Series A investors often don’t push hard enough on cohort analysis. Series B investors do. And when they find a deteriorating retention curve hidden under aggregate numbers, the deal dies. Not because the business is unfixable, but because the founder didn’t know it was there.

Abstract illustration showing aggregate growth line masking diverging cohort retention curves
Aggregate retention can look healthy while individual cohorts quietly deteriorate underneath.

Unit Economics That “Work” Don’t Mean Unit Economics That Scale

At Series A, you need to show that you can acquire a customer for less than they’re worth. CAC payback under 18 months, LTV:CAC above 3:1, whatever your benchmarks are. Clearing this bar is table stakes. The problem is that these numbers were generated in a market where you were selling to early adopters who sought you out, where your sales cycles were short because early customers make faster decisions, and where your CAC was artificially low because founders were closing deals themselves.

When you scale, all of that changes. You move from inbound enthusiasm to outbound effort. Sales cycles lengthen. You’re selling to buyers who need more convincing. Your true CAC, across a real and repeatable go-to-market motion, might be two or three times what it was in the early days. Investors who have seen this pattern before will haircut your unit economics assumptions on instinct. If you haven’t stress-tested them yourself first, you’re going to get caught flat-footed.

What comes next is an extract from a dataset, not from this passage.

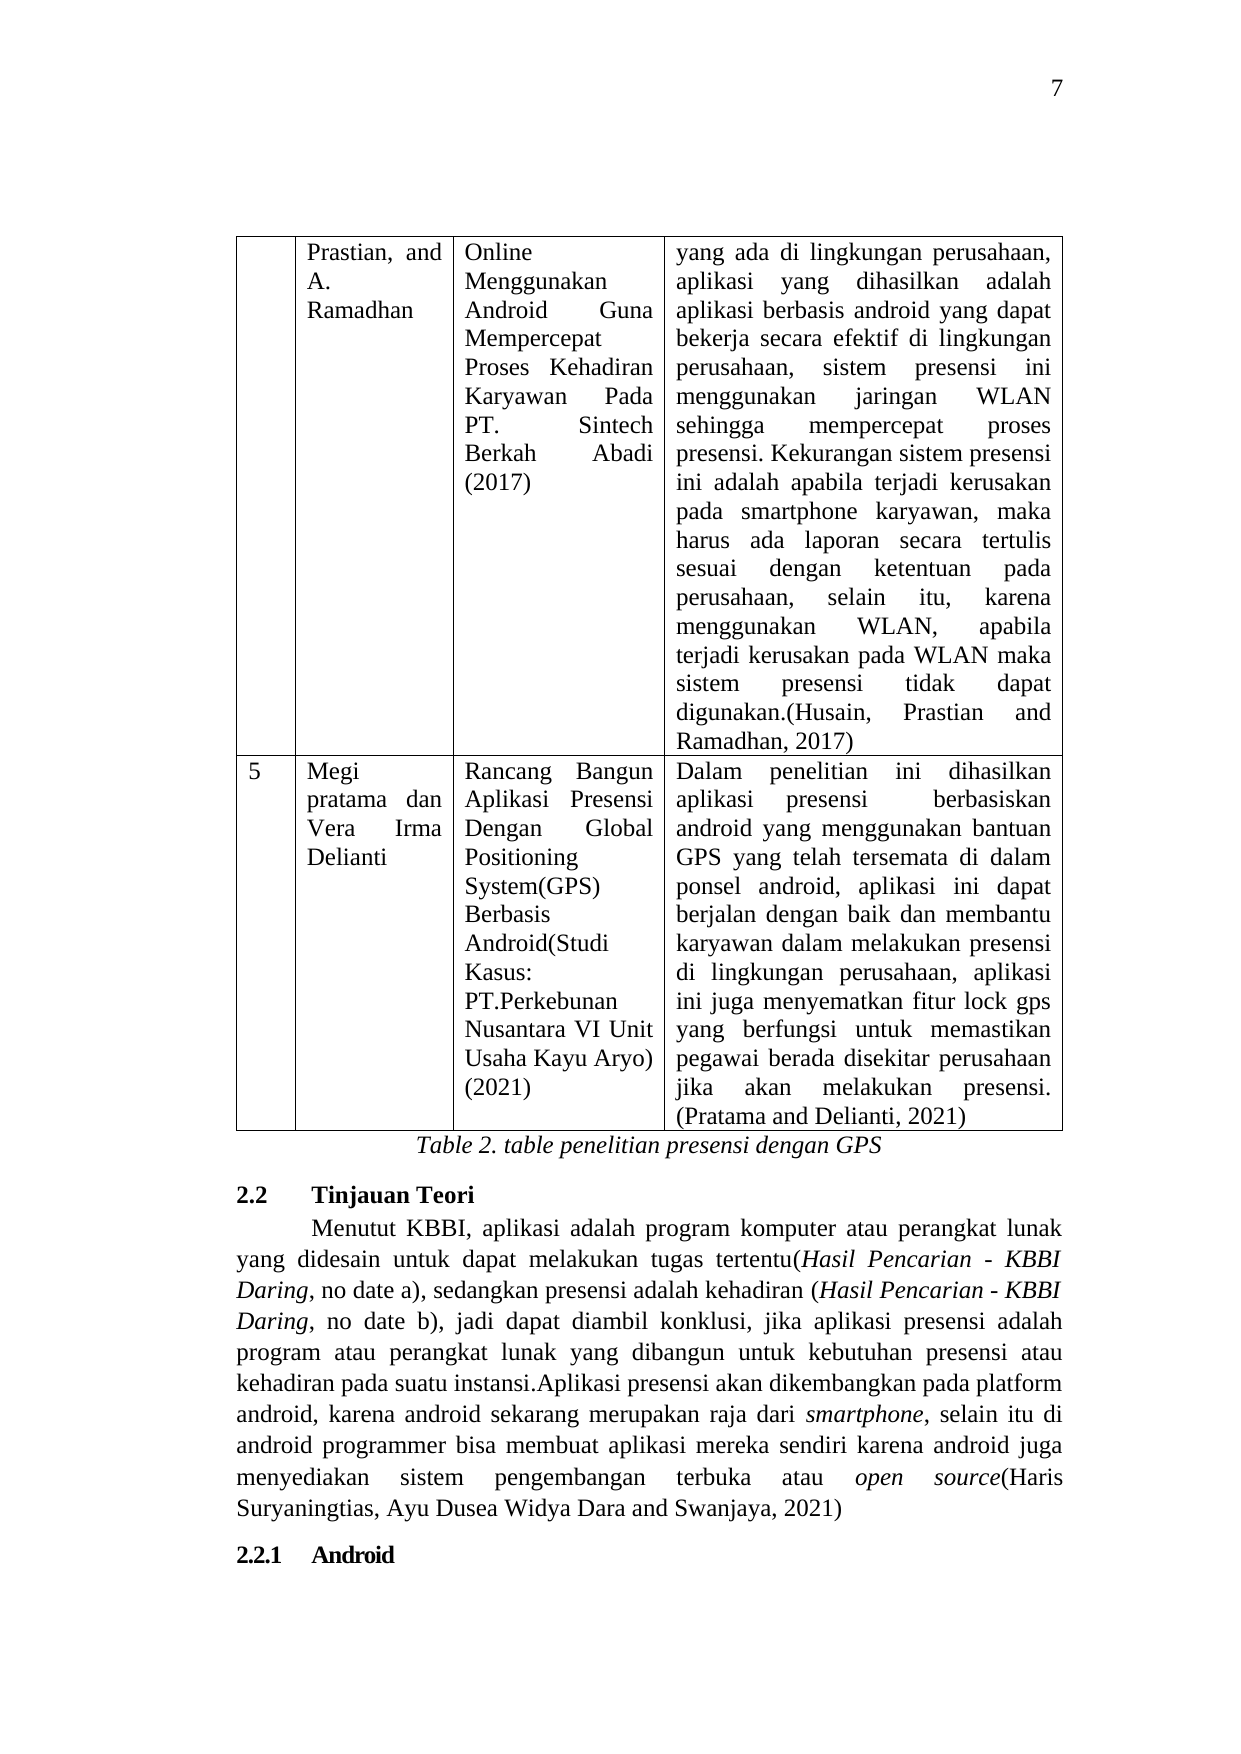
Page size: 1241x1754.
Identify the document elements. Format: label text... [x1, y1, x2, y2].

table_cell 4 [237, 237, 295, 755]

This also connects directly to how your pricing is shaping your roadmap. Founders who priced low to win early customers often find their unit economics structurally broken at scale, and repricing an installed base is brutal.

The Counterargument

Some founders push back on this and argue that obsessing over Series B metrics too early is a form of premature optimization. Focus on the product, focus on customers, focus on growth, and the metrics will take care of themselves. There’s real truth in that. Startups that spend too much time on investor-facing reporting and not enough time on the actual business are a real failure mode.

But there’s a difference between obsessing over metrics and understanding them. You don’t need a CFO and a full BI stack at Series A. You do need to know the shape of your growth, the cohort behavior of your customers, and what your unit economics look like when you remove founder-specific advantages from the equation. That knowledge isn’t for investors. It’s for you.

The Actual Problem

The metrics that got you to Series A were measuring whether your idea had merit. The metrics you need for Series B measure whether your business has structure. Those are different instruments for different questions, and confusing them is one of the more common and preventable ways founders stall out between rounds.

The founders who navigate this well aren’t the ones who had better numbers. They’re the ones who stayed genuinely curious about what their numbers actually meant, not just whether they were going in the right direction. They decomposed their growth before they had to. They ran cohort analysis before an investor asked. They stress-tested their unit economics against a world where they couldn’t personally close every deal.

Your Series A dashboard got you to the next level. It is not a map of where you’re going.